Is the Regulated Monopoly Model Really So "Progressive"?
I attempted to post a response, but Matt's stupid comment system -- once again -- ate my comment. So here it is:
This is waaaaay too simplistic. Easy example: go back in history and think about The Jungle and what the spate of food safety laws eminating from that did to “Mom and Pop” meat production and competition in general in that industry. Killed it b/c the large cartels were best structured to conform and comply with new food safety regulations. Obviously the cartels consciously used this legislation and the legislative process to help kill the competition. Yet this was all for the public benefit.
Sometimes a well-regulated industry with minimal competition is the best outcome.
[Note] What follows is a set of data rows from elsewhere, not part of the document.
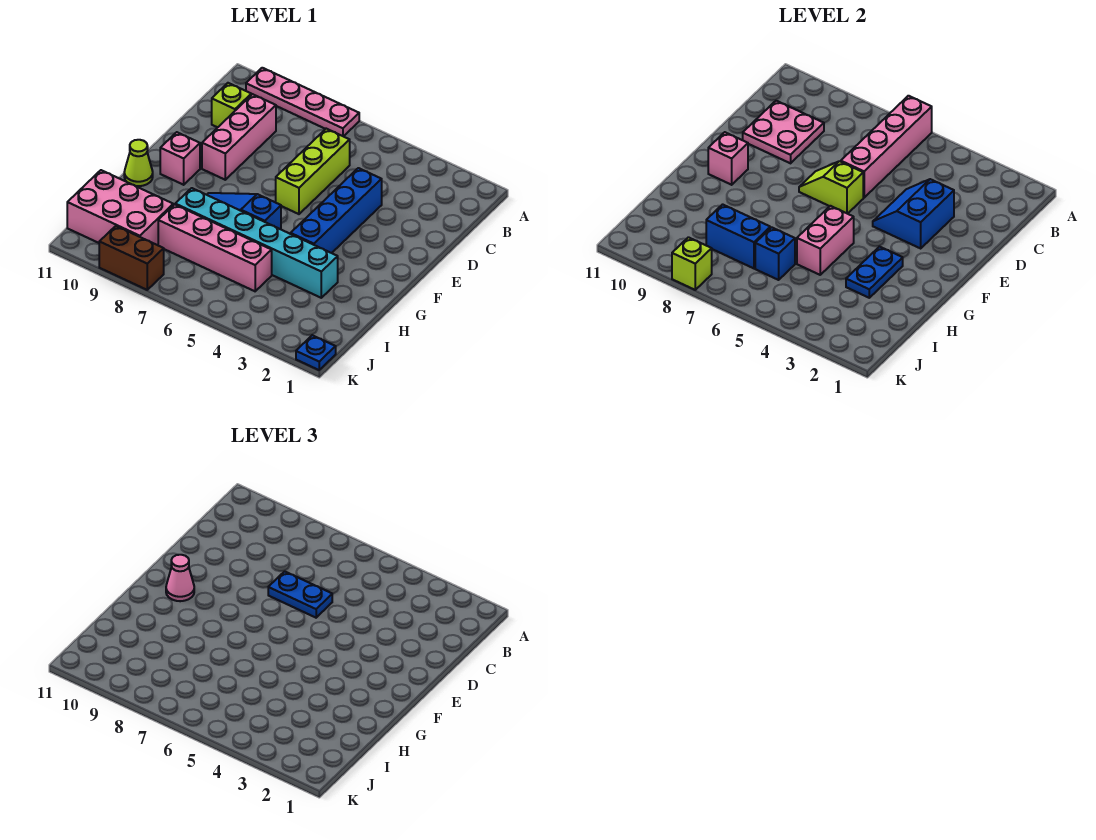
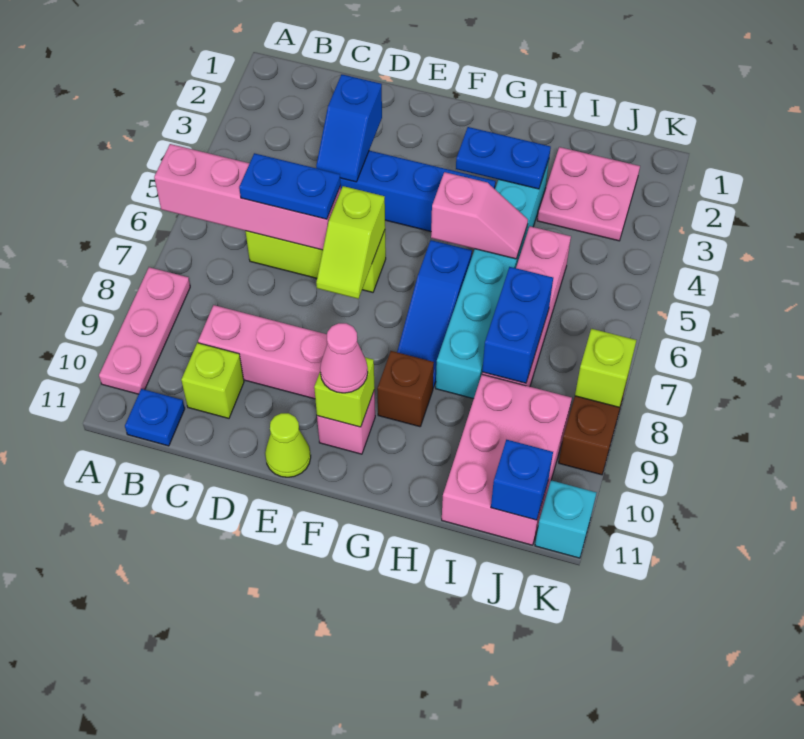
pink 1x4 plate [246,68,359,137] -> pink 1x3 plate [99,267,190,394]
pink 2x2 plate [743,101,824,163] -> pink 2x2 plate moved to [537,147,640,241]
blue 2x2 slope [873,179,954,248] -> blue 1x2 slope [316,74,382,182]
blue 1x2 plate [268,571,332,618] -> blue 1x2 plate turned to [239,153,341,219]
pink 1x1 brick [708,132,748,185] -> lime 1x1 brick [314,357,375,427]
pink 1x2 brick [797,206,854,275] -> pink 1x2 slope [431,172,528,259]
none -> brown 1x1 brick [377,351,434,427]
lime 1x1 cone [124,140,153,186] -> lime 1x1 cone moved to [265,413,311,477]
blue 1x1 brick [755,227,795,280] -> blue 1x1 brick moved to [491,440,553,520]
blue 1x1 plate [296,335,336,370] -> blue 1x1 plate moved to [125,389,185,446]
none -> cyan 1x1 brick [535,480,596,558]

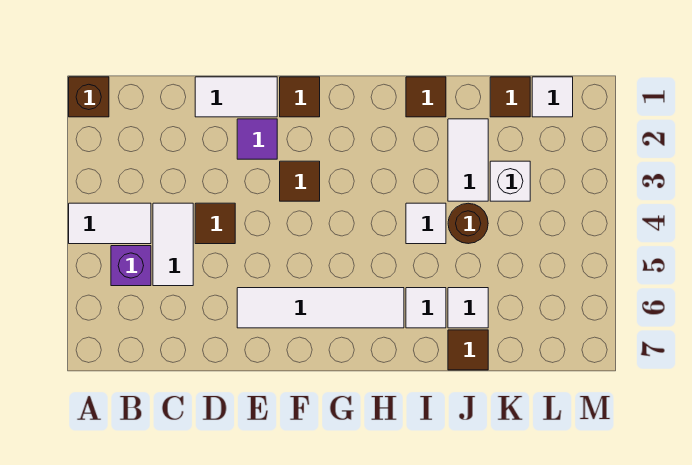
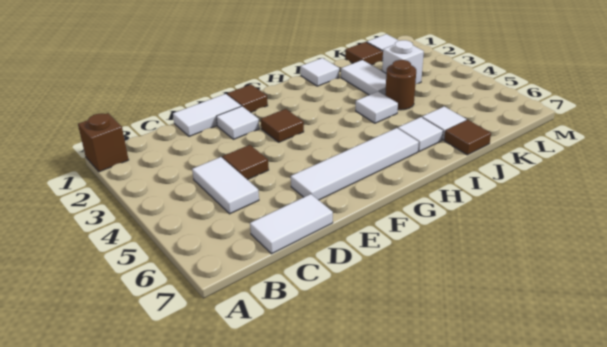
white 1x2 tile [69,203,151,244] -> white 1x2 tile moved to [250,194,333,254]
purple 1x1 brick [111,246,151,286] -> none
purple 1x1 tile [237,119,277,159] -> white 1x1 tile [216,106,259,139]
brown 1x1 tile [406,77,446,117] -> white 1x1 tile [301,58,339,86]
Think of “natural monopolies” — e.g. public utilities — from micro 101.
You could make a case (although I wouldn't agree with it) that regulated monopolies are a necessary evil in terms of their external effects. That is, in regard to minimal safety standards for some goods and services.
But in terms of their internal culture, they are clearly evils. The regulated monopoly model is a very poor approach to cost control, because of all the assumptions regarding institutional culture that are taken for granted by both the regulatory agencies and regulated firms. I strongly recommend Paul Goodman's contrast (in People or Personnel) between ad hoc, bottom-up, self-managed organizations and the hegemonic norm of the giant corporation or government agency. The latter has prestige salaries, Weberian work rules, management featherbedding, mission statements, and everything else that's pathological about pointy-haired bossdom. The regulated monopoly is likely to have a high-overhead, cost-plus culture very much like the Pentagon contractors, which gave us the $600 toilet seat. And by its very nature, as Seymour Melman pointed out in his analysis of the military-industrial complex, cost-plus pricing systems like those that prevail in "regulated monopolies" create very perverse incentives for cost maximization. You wind up with internal organizational cultures like something out of "Brazil." The regulators who set the prices for the "regulated" monopoly are unlikely to squeeze out such bureaucratic overhead and management self-dealing, because regulators and regulated are both middle-aged white men who went to the same schools, share the same general institutional culture, wear suits and carry briefcases to work, etc. So most of the stuff that inflates overhead and causes stuff to cost 300% more than necessary is stuff that they accept as normal and it never occurred to them to question.
Mark R.'s position is a classic example of mainstream liberalism's Schumpeterian approach, which I described in "Thermidor of the Progressives": Only the large, bureaucratic, hierarchical and managerialist organization can afford to be "progressive," because only it possesses the market power to price above marginal cost and thereby pass the costs of its "progressive" culture along to the consumer. So you have the ideal of postwar Consensus Capitalism, where it's OK that GM owns the entire economy so long as Michael Moore's dad has a good union job, and it's OK that the "professional" gatekeepers at the Big Three control everything you watch so long as they're constrained by a Fairness Doctrine.
What it amounts to is that the state imposes artificial scarcity rents and artificial capital and overhead costs on the performance of every imaginable function, and it takes several times as many labor hours to produce our standard of living than is technically necessary; but everybody has 40 hr/week jobs with good benefits (even though most of their work hours are the equivalent of digging holes and filling them back in, or extra steps in a Rube Goldberg machine).